### [Instructions for the task]
Copy out word for word the lines in the rows below, from the line containing "August 2024" through the line containing "eing interest-based ads".

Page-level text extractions
"""

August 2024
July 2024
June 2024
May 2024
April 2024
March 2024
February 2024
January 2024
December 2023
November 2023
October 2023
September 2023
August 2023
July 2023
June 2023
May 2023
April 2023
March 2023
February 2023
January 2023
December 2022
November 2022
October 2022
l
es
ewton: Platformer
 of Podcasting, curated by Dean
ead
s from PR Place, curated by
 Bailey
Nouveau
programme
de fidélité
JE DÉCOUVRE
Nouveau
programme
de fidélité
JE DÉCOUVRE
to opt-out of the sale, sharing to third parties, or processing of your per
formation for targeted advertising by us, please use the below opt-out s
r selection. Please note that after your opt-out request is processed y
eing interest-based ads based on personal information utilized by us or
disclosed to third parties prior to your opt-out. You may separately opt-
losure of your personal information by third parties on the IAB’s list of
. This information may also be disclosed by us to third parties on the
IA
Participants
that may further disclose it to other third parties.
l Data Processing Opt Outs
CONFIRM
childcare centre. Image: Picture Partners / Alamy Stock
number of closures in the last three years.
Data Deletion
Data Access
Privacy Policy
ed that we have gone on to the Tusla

"""
"""

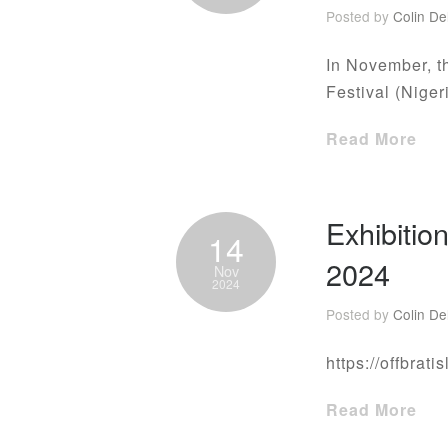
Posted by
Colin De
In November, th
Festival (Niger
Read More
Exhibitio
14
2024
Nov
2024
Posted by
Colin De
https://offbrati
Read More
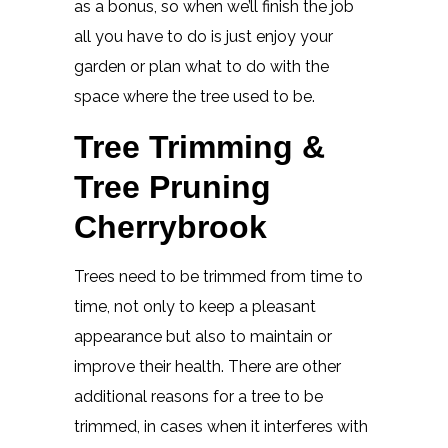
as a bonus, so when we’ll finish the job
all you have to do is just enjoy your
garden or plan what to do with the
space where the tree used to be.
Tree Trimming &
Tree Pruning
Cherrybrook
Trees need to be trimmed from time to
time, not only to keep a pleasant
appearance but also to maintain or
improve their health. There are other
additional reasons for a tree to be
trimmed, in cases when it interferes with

"""
"""

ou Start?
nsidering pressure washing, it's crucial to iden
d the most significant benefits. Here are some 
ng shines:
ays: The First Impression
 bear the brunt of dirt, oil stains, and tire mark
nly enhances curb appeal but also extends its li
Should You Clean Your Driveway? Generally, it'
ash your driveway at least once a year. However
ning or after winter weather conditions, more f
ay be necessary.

"""

### [Solution]
August 2024
July 2024
June 2024
May 2024
April 2024
March 2024
February 2024
January 2024
December 2023
November 2023
October 2023
September 2023
August 2023
July 2023
June 2023
May 2023
April 2023
March 2023
February 2023
January 2023
December 2022
November 2022
October 2022
l
es
ewton: Platformer
 of Podcasting, curated by Dean
ead
s from PR Place, curated by
 Bailey
Nouveau
programme
de fidélité
JE DÉCOUVRE
Nouveau
programme
de fidélité
JE DÉCOUVRE
to opt-out of the sale, sharing to third parties, or processing of your per
formation for targeted advertising by us, please use the below opt-out s
r selection. Please note that after your opt-out request is processed y
eing interest-based ads based on personal information utilized by us or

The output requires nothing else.